When a CBRS device (CBSD) is installed, the following information is required:
Latitude & Longitude
Height (above ground level in meters)
This information must be accurate in order to ensure a spectrum grant request is correctly submitted. Failure to enter the correct information can result in the grant not being authorized.
CBRS requires accurate geolocation information (in decimal degrees format) for all devices in order to determine what frequencies and power settings are available.
If the values are too far off it can result in the device (typically an RN) not being recognized as located in an area that supports CBRS. This will prevent the RN from coming up correctly.
A common mistake is to forget a minus sign on the longitude.
For example, the first coordinates below are for Milpitas, CA and would allow a CBRS RN to come up and connect to a BN.
Milpitas, CA: 37.41163586011681, -121.91621993101295
If the minus sign is dropped, the system will come up as if it was located in China, which is not a supported CBRS operations area.
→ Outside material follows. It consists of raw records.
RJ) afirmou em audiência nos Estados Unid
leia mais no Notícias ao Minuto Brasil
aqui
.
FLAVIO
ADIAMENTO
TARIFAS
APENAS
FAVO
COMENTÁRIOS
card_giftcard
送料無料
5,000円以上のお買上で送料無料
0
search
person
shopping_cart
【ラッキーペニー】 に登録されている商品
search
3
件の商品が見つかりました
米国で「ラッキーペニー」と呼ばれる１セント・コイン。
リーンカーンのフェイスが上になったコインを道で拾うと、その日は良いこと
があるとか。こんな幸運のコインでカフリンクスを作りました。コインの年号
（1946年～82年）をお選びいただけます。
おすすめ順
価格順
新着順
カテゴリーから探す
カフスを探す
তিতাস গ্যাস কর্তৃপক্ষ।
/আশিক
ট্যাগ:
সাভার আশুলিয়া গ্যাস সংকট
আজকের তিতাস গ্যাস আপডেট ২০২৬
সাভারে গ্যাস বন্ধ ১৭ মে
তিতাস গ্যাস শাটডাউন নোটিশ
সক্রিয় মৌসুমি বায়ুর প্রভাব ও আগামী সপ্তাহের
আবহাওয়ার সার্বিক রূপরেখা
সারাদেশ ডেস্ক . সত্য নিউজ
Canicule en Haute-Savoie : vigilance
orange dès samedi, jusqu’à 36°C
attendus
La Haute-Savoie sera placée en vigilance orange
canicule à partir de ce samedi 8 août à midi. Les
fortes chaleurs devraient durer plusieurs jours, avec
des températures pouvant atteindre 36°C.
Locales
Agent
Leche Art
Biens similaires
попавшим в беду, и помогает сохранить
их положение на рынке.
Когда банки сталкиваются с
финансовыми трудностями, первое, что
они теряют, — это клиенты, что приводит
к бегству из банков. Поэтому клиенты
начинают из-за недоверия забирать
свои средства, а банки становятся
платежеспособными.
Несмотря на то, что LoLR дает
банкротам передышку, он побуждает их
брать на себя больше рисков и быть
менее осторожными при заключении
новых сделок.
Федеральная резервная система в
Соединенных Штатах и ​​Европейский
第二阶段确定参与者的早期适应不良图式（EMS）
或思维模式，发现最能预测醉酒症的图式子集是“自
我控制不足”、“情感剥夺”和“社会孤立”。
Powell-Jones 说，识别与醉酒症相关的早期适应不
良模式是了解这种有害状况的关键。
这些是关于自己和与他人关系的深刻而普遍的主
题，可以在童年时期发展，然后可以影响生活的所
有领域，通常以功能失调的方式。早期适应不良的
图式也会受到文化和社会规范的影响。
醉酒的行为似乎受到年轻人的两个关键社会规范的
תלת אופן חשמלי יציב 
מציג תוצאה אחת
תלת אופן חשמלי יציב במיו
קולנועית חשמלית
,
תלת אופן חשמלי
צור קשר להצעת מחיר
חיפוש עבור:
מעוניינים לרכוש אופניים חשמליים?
Therefore, the RN will not be able to receive a grant and operate
Shandong, China: 37.41163586011681, 121.91621993101295
CBRS equipment must be installed by an engineer who has passed CPI certification training.
This entitles the engineer to use an ID and public key certificate to authenticate themselves as the engineer of record approving an installation.
A CPI must either physically install the CBSD themself or take responsibility for the accuracy of data entered by another installer.
G1 supports Google and Federated Wireless.
Getting an FCC OR-ID CBRS configuration of a Tarana network requires an ID from the SAS used (FCC OR-ID) issued by the SAS to the operator and uniquely identifies the operator and its equipment within that SAS.
Changing SAS will require the operator to get a new ID.
A SAS issues a grant to CBRS devices.
The grant includes the allowed power level (EIRP), frequency, and channel width.
These values are subject to what the SAS permits and are based on location of the device.
The assignment of a grant is solely at the discretion of the SAS.
The grant from the SAS will include the allowed EIRP, the frequency, and channel width on a per-carrier basis.
The following diagram shows the process of a device requesting a grant, receiving the grant, and receiving authorization.
A device must successfully complete each step before it can transmit.
Coordinated Periodic Activities among SAS’s (CPAS) is a daily activity in which all SAS operators: Synchronize data with each other Retrieve latest data from the FCC and WinnForum databases
Reallocate resources among CBSDs Recalculate DPA move lists CPAS occurs between 7 am UTC - 10 am UTC each day.
During CPAS, the SAS cannot issue new grants, therefore it’s recommended to do maintenance before CPAS.
Once CPAS is complete, the SAS notifies CBSDs of any required changes.
A Dynamic Protection Area (DPA) is a geographic exclusion zone that defines an area where an incumbent is operating that must be protected.
Activating a DPA will cause any other CBSDs (PAL or GAA) deemed to be potentially interfering to have their grants suspended.
The CBSD’s grant will be suspended until the DPA is deactivated.
Verify the latitude and longitude of the RN is correct and a location where CBRS operation is supported.
Check and make sure the FCC OR-ID value matches what was provided by your SAS.
Ensure the device is not in an active DPA If these values are correct, contact your SAS to verify spectrum grants are available for your area.
Depending on timing, it is possible a grant or authorization must wait until after CPAS has occurred, i.e., 10 am UTC.